As a survivor of sexual assault, you may be experiencing a range of reactions and emotions, all of which are unique to you and normal. As a female identified survivor, there are specific issues and realities you may be dealing with. First, it is important to remember that no matter the circumstances of the assault, it is not your fault. The person who committed the act is responsible for their actions.
It is never the survivor's fault but societal factors may lead many women to victim blame on themselves. There may be added pressures and difficulties to the healing process for female identified survivors because of victim blaming. Despite the fact that they have been victimized, many women may feel that they are somehow responsible for what occurred.

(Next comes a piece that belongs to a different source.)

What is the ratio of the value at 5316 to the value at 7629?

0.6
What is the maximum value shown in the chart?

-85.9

After an assault, many women experience a great deal of guilt. They may question their decisions and behavior before, during, and after the assault. These reactions, however, are part of a pattern that is supported by our society and used by perpetrators to justify sexual violence. Remember that what happens before and during an assault should not be questioned because every person deals with their experiences differently. If you are experiencing emotions of guilt and self-blame, it is important for you to remember that you are not to blame for the assault.

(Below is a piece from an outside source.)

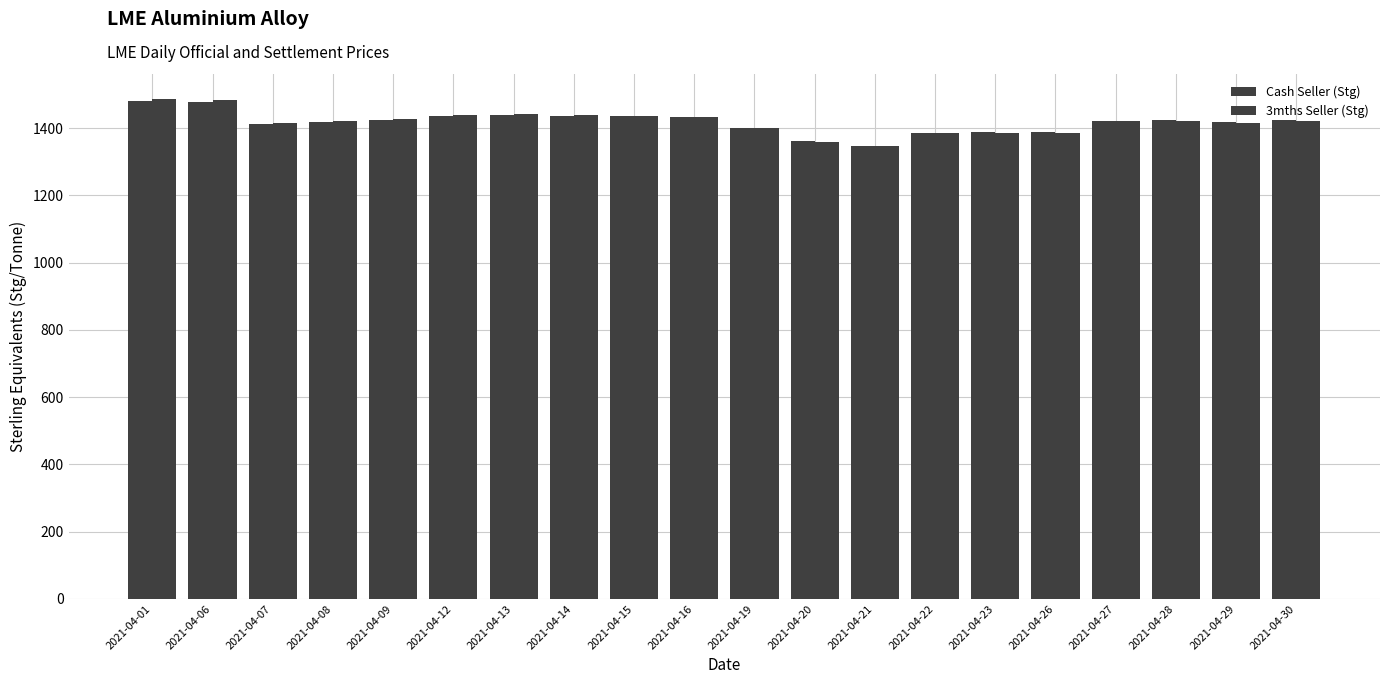

What is the approximate value of 3mths Seller (Stg) at 2021-04-15?

1435.7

If you feel more comfortable working with a female for support, that is a normal reaction. Should you seek medical attention or counseling, it is okay to request that a woman assist you-in some cases, depending on availability of staff, your request may be fulfilled. You may also feel more comfortable reaching out to men, and that is okay too. However you choose to heal, remember that you are not to blame for what has happened. It is often helpful to seek help from those close to you, but again, the person or place you seek - as well as when, if, and how you seek them - is up to you and only you.

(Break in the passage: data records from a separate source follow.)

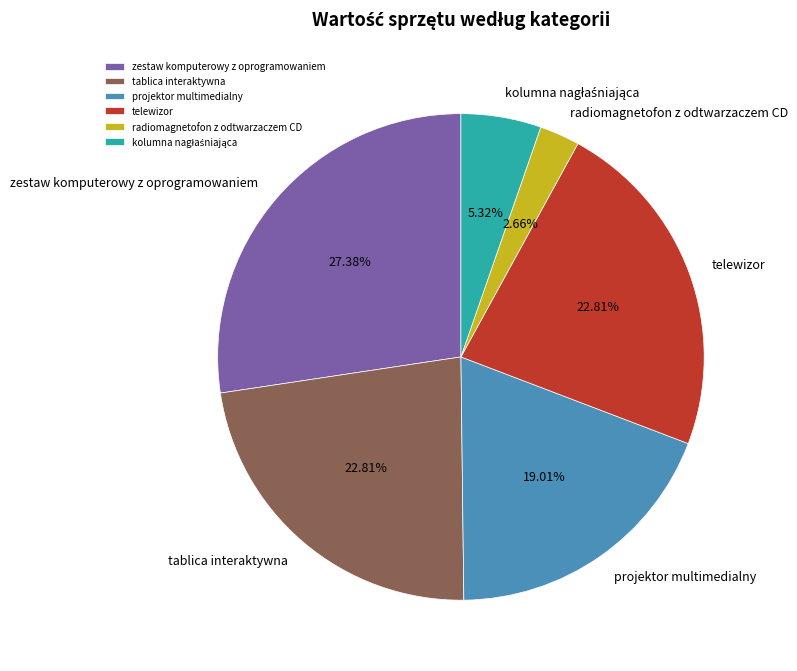

To the nearest percent, what is the combined percentage of radiomagnetofon z odtwarzaczem CD and telewizor?

25%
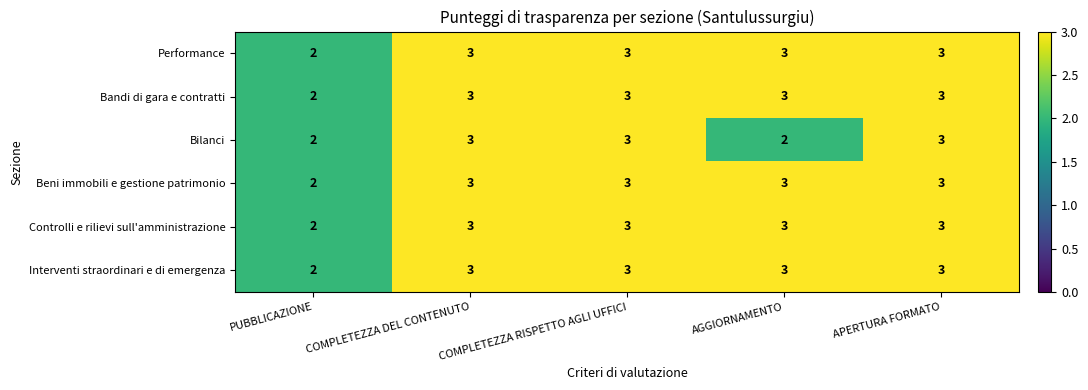

The value of Bandi di gara e contratti at AGGIORNAMENTO is 5. True or false?

False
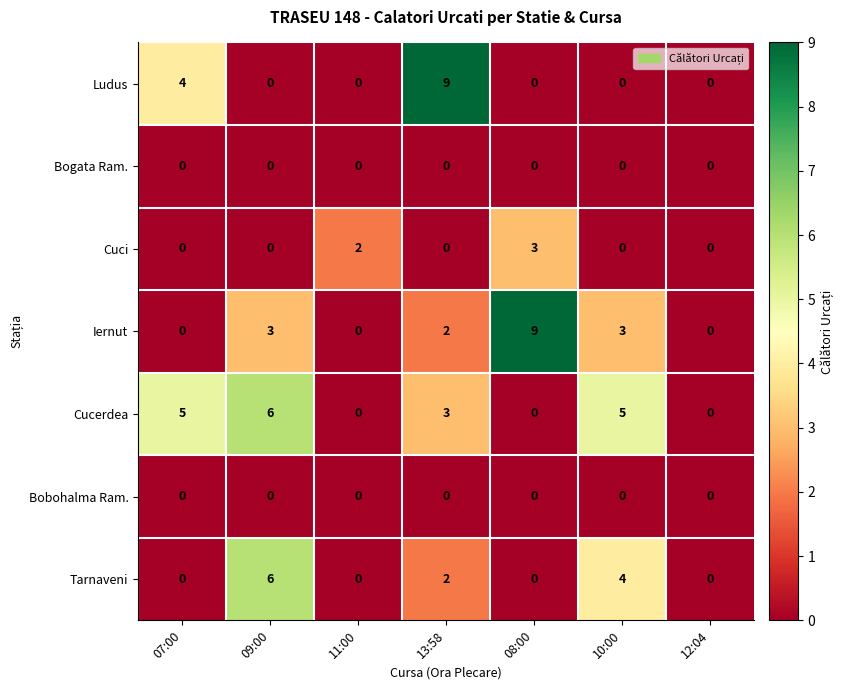

What is the difference between the Iernut values at 09:00 and 08:00?

6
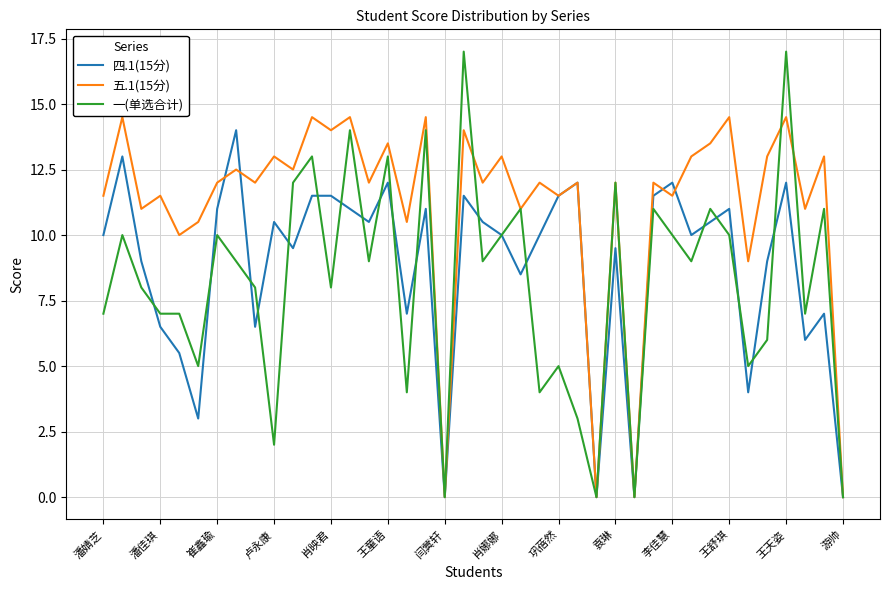

What is the maximum value for 五.1(15分)?

14.5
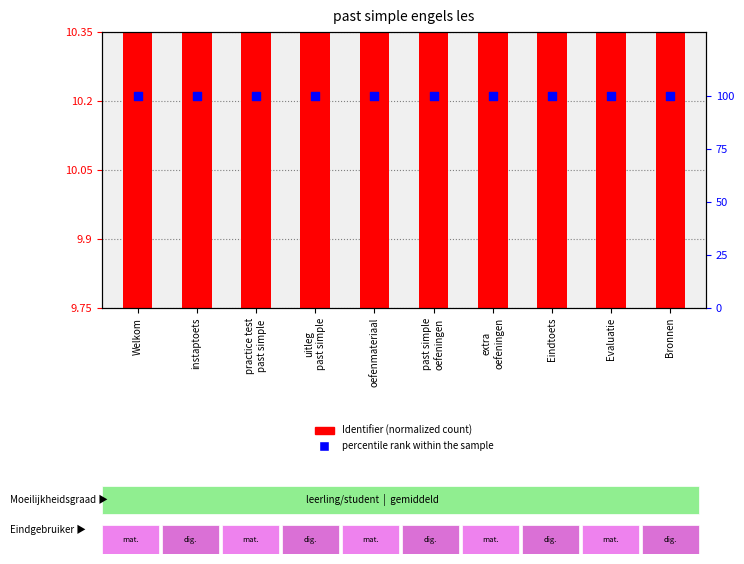

Is the value of percentile rank within the sample at Welkom greater than the value of Identifier (normalized) at extra
oefeningen?

Yes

Our How to Help Myself page can provide you with options and resources on Western Michigan University's campus and in Kalamazoo. As a survivor, your priority is you. Are you in a safe place? Do you have the support you need (a friend, family member, or a counselor)? Are you aware of the options available to you concerning medical attention, reporting, and counseling?
You should do whatever you feel is right to care for yourself and recover from your experience of assault. Everyone deals with sexual assault differently, and no one can know what is right for you but you.
Finally, please remember you are not alone. 43.9% of women experience some form of sexual violence in their lifetime (Bureau of Justice Statistics, 2014).